I’ve followed the performance tips to implement a function guard for setting up objects to be accessed in the inner loop of an algorithm, as follows:
function fast_marching!(grid::Matrix{T}, h::Real, maxdist::Real=1) where {T <: AbstractFloat}
states = zeros(UInt8, size(grid))::Matrix{UInt8}
fast_marching!(states, grid, h, maxdist)
end
where the last line of the function calls the “real” algorithm that reads and writes to the preallocated states array along with the other inputs. The inner function seems to run fine, with just a few bytes of memory usage (6 allocs):
using BenchmarkTools
grid = ones(200,200)
grid[100,100] = 0
states = zeros(UInt8, size(grid))
@benchmark fast_marching!($states, $grid, 0.025, 4)
BenchmarkTools.Trial:
memory estimate: 848 bytes
allocs estimate: 6
--------------
minimum time: 433.333 μs (0.00% GC)
median time: 467.555 μs (0.00% GC)
mean time: 489.823 μs (0.00% GC)
maximum time: 2.914 ms (0.00% GC)
--------------
samples: 10000
evals/sample: 1
But the outer function seems to run a totally different version of the algorithm:
@benchmark fast_marching!($grid, 0.025, 4)
BenchmarkTools.Trial:
memory estimate: 49.10 MiB
allocs estimate: 1788630
--------------
minimum time: 114.365 ms (2.80% GC)
median time: 118.648 ms (2.74% GC)
mean time: 118.945 ms (3.07% GC)
maximum time: 127.768 ms (2.38% GC)
--------------
samples: 43
evals/sample: 1
The only difference between these functions is that the fist one pre-allocates an array before calling the second. The number of allocations suggests that this is happening in the inner loop. Are they compiling differently for some reason? I thought the function guard is supposed to mitigate exactly that problem by compiling the “core” part of the algorithm separately.

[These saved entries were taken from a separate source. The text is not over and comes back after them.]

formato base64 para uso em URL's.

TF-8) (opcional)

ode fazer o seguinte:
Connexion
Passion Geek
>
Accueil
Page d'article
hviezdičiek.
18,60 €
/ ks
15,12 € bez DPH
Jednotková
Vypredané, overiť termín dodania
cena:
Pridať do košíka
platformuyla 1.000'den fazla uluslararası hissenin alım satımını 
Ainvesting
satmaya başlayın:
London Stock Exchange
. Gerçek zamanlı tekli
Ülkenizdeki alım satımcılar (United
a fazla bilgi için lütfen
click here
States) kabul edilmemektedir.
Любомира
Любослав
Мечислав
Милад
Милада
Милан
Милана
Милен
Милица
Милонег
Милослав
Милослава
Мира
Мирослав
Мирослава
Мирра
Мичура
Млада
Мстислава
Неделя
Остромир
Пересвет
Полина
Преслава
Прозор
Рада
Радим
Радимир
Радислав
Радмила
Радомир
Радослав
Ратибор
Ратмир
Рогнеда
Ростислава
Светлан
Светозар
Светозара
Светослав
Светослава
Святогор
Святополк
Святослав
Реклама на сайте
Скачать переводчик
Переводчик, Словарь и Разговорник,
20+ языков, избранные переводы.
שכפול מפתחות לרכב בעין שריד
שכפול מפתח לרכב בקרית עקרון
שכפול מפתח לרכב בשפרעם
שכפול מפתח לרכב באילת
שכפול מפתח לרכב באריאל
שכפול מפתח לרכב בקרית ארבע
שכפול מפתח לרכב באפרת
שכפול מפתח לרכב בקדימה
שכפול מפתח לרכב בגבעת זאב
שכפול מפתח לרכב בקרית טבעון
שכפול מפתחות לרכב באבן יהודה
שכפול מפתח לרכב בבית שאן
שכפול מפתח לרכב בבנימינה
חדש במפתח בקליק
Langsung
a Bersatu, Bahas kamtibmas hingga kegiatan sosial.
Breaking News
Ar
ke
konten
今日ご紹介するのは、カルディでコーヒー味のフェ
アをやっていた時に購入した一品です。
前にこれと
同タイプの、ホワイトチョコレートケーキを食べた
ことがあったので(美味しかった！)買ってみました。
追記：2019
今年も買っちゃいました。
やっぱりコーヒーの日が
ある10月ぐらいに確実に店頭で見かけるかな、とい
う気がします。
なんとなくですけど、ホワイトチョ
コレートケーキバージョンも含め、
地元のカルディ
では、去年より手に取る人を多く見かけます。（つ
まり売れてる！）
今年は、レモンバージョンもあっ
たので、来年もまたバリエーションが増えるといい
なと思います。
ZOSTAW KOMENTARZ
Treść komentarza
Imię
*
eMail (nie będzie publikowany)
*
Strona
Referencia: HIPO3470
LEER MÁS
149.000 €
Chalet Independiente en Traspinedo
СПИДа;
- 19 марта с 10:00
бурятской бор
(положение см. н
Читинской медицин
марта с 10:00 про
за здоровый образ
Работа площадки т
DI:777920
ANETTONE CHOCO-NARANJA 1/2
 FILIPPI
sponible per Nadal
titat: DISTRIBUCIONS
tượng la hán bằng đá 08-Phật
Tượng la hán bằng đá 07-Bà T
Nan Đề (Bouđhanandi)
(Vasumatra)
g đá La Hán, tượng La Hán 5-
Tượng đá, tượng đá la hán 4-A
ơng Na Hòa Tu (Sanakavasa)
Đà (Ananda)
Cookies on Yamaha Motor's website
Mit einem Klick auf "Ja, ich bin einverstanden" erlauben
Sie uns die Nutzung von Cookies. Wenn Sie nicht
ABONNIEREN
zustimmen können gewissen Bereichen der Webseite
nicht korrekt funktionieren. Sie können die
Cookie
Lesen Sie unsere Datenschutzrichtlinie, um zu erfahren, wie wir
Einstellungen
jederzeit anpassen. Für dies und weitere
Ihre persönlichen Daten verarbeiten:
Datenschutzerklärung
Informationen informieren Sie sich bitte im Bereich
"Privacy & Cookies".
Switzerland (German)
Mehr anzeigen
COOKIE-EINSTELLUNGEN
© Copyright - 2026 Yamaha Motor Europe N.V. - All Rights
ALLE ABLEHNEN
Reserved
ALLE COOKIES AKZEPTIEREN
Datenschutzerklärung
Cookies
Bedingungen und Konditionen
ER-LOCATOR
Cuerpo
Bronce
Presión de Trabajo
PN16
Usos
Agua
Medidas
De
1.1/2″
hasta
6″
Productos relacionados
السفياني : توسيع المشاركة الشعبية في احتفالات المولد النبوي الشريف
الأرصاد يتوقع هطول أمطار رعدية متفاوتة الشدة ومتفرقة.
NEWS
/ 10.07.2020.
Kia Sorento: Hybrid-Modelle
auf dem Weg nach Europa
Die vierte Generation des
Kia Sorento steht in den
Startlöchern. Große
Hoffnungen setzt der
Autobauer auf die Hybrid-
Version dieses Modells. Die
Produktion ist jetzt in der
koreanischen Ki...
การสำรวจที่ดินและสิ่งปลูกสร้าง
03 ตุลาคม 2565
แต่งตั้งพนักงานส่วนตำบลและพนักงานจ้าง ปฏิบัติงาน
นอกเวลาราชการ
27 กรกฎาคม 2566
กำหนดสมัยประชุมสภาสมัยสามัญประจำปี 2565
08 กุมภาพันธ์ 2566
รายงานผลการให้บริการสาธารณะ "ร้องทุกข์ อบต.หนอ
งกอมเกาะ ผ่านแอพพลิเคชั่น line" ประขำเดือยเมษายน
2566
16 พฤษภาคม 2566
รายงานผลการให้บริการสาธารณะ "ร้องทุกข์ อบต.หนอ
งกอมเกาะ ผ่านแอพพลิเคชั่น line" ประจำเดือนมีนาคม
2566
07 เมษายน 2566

(As an aside, should I be using a function guard here? If not, my question about why these differ so drastically still stands).
And here is the code for the actual algorithm being executed:
using DataStructures
function fast_marching!(states::Matrix{UInt8}, grid::Matrix{T}, h::Real, maxdist::Real) where {T <: AbstractFloat}
L = PriorityQueue{CartesianIndex{2}, T}()
for i in eachindex(grid)
if grid[i] <= 0
states[i] = 2
else
grid[i] = maxdist
end
end
R = CartesianIndices(grid)
Ifirst, Ilast = first(R), last(R)
Iv = CartesianIndex(1, 0)
Ih = CartesianIndex(0, 1)
for I in R
if states[I] == 0 &&
(states[max(Ifirst, I-Iv)] == 2 ||
states[max(Ifirst, I-Ih)] == 2 ||
states[min(Ilast, I+Ih)] == 2 ||
states[min(Ilast, I+Iv)] == 2)
states[I] = 1
dist = compute_distance(grid, I, Ifirst, Ilast, h, maxdist)
grid[I] = dist
enqueue!(L, I, dist)
end
end
#main loop
while !isempty(L)
I = dequeue!(L)
states[I] = 2
for Ii = (Iv, Ih)
for J = (min(I+Ii, Ilast), max(I-Ii, Ifirst))
if states[J] != 2
dist = compute_distance(grid, J, Ifirst, Ilast, h, maxdist)
if dist < grid[J]
grid[J] = dist
if states[J] == 1
L[J] = dist
else
states[J] = 1
enqueue!(L, J, dist)
end
end
end
end
end
end
return nothing
end
function compute_distance(grid::Matrix{T}, I::CartesianIndex{2}, Ifirst::CartesianIndex{2}, Ilast::CartesianIndex{2}, h::Real, maxdist::Real) where {T <: AbstractFloat}
Iv = CartesianIndex(1, 0)
Ih = CartesianIndex(0, 1)
Uh = Uv = maxdist
function m(Ii)
Jfirst = max(I-Ii, Ifirst)
Ufirst = Jfirst == I ? maxdist : grid[Jfirst]
Jlast = min(I+Ii, Ilast)
Ulast = Jlast == I ? maxdist : grid[Jlast]
Umin = min(Ufirst, Ulast)
end
Uh, Uv = m(Ih), m(Iv)
if Uh < maxdist && Uv < maxdist
disc = 2*h^2-(Uh-Uv)^2
if disc >= 0
return min(0.5*(Uh+Uv)+0.5*sqrt(disc), maxdist)
end
end
Umin = min(Uv, Uh)
return min(h+Umin, maxdist)
end